For nine long years, Christina Generoso anxiously waited, hoping to hear news that her missing son, Jason Grabert, had finally been found.
When he left their Howell, N.J., home, he was 37 and had recently been diagnosed with paranoid schizophrenia.
After he vanished, his sister, Tammy Csaszar, kept in constant contact with police and missing-persons organizations to see whether there were any clues as to where he might have gone.
“I will never give up on searching for you. Jason, I am pleading with you to come home or call me or Mom,” she wrote on her Facebook page last year on his birthday.
But Grabert was dead, and his remains had gone unidentified for seven years.
His family didn’t learn the truth until this year, when a database matched their DNA with his remains and led them to the coroner’s office in Broward County, Fla. Grabert’s remains were shipped to New Jersey, and last month, the family held a memorial service that drew 100 mourners.
“We brought him home,” Generoso said.
Grabert’s case is the single “success story” to come out of a first-of-its kind event that the New Jersey State Police held last year to help families where loved ones have gone missing, said Detective Sgt. Joel Trella, an organizer. “The family was hopeful he was still alive, but they were happy to have a conclusion to the case,” he said.

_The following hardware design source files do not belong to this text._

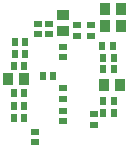
<source format=gbp>
G04*
G04 #@! TF.GenerationSoftware,Altium Limited,Altium Designer,23.7.1 (13)*
G04*
G04 Layer_Color=128*
%FSLAX44Y44*%
%MOMM*%
G71*
G04*
G04 #@! TF.SameCoordinates,D2E7A544-C627-4BF8-9092-2E35ECC9D328*
G04*
G04*
G04 #@! TF.FilePolarity,Positive*
G04*
G01*
G75*
%ADD21R,0.6000X0.6400*%
%ADD31R,1.0000X0.9000*%
%ADD36R,0.9000X1.0000*%
%ADD37R,0.6400X0.6000*%
D21*
X555400Y413000D02*
D03*
X546600D02*
D03*
X571600Y448000D02*
D03*
X580400D02*
D03*
X621600Y474000D02*
D03*
X630400D02*
D03*
X622600Y454000D02*
D03*
X631400D02*
D03*
X555400Y434000D02*
D03*
X546600D02*
D03*
Y423000D02*
D03*
X555400D02*
D03*
Y457000D02*
D03*
X546600D02*
D03*
X631400Y464000D02*
D03*
X622600D02*
D03*
X631400Y427000D02*
D03*
X622600D02*
D03*
X631400Y417000D02*
D03*
X622600D02*
D03*
X556400Y477000D02*
D03*
X547600D02*
D03*
Y467000D02*
D03*
X556400D02*
D03*
D31*
X588500Y486750D02*
D03*
Y500250D02*
D03*
D36*
X542250Y446000D02*
D03*
X555750D02*
D03*
X624250Y505000D02*
D03*
X637750D02*
D03*
Y491000D02*
D03*
X624250D02*
D03*
X637000Y440500D02*
D03*
X623500D02*
D03*
D37*
X614371Y407120D02*
D03*
Y415920D02*
D03*
X577000Y483600D02*
D03*
Y492400D02*
D03*
X567000D02*
D03*
Y483600D02*
D03*
X612000Y482600D02*
D03*
Y491400D02*
D03*
X600000D02*
D03*
Y482600D02*
D03*
X565000Y392600D02*
D03*
Y401400D02*
D03*
X588500Y464100D02*
D03*
Y472900D02*
D03*
Y410100D02*
D03*
Y418900D02*
D03*
Y437900D02*
D03*
Y429100D02*
D03*
M02*

</source>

The second annual event, which includes a candlelight ceremony, will be held Saturday at Rowan University’s Chamberlain Student Center in Glassboro from 1 to 5 p.m. Families searching for missing relatives are welcome, organizers say. No registration is required. (For more information, contact email@example.com.)
The Grabert case was solved after his mother and sister provided DNA samples to state police during the event last May.
“It was only a matter of minutes for them to swab our mouths and put the DNA into a test tube,” Generoso said this week. “I wish someone had told us about the DNA years ago.”
Generoso, 67, said she was heartbroken to learn her son had died at age 39, but relieved to know what happened to him. The uncertainty of not knowing his fate had been difficult, she said.
Trella said a 2010 state law requires police in New Jersey to attempt to obtain DNA in missing-persons cases. But in practice, he said, that is not always done. He urged relatives of missing persons to submit DNA samples. The DNA is processed and the information is entered into a secure database that is used only to match cases involving missing persons and unidentified deceased, he said.
More than 15,000 cases appeared in the National Missing and Unidentified Persons System’s (NamUs) databases in 2011, according to its website.
“Finally bringing my brother home gave me a sense of closure, but also broke my heart. He will forever be missed,” Csaszar said.
Generoso said her family wanted to share the story of its search for Grabert to encourage others. “We want to help other people bring their loved ones home, because we know what we went through,” she said.
Before Grabert left home, Generoso said, he told her that people were looking for him and he wanted to “go off the grid.” He said he couldn’t tell her where he was going “for her own protection.”
She hired a private detective to find him, and the family had posters with his picture circulated on websites for missing persons. Then, Generoso said, her daughter learned of the state police event last year and they submitted their DNA.
The search ultimately led them to a sad truth: Grabert had taken his own life. His body was discovered in an abandoned home, she said.
Finding no identification, the Florida coroner consulted a missing persons website and saw a listing that said the missing New Jersey man often wore a rope chain necklace with an onyx charm that contained his grandmother’s ashes, she said.
The coroner recalled the charm, but could not make a positive identification without more proof, Trella said. The DNA match enabled positive identification, and the family’s quest for closure was complete.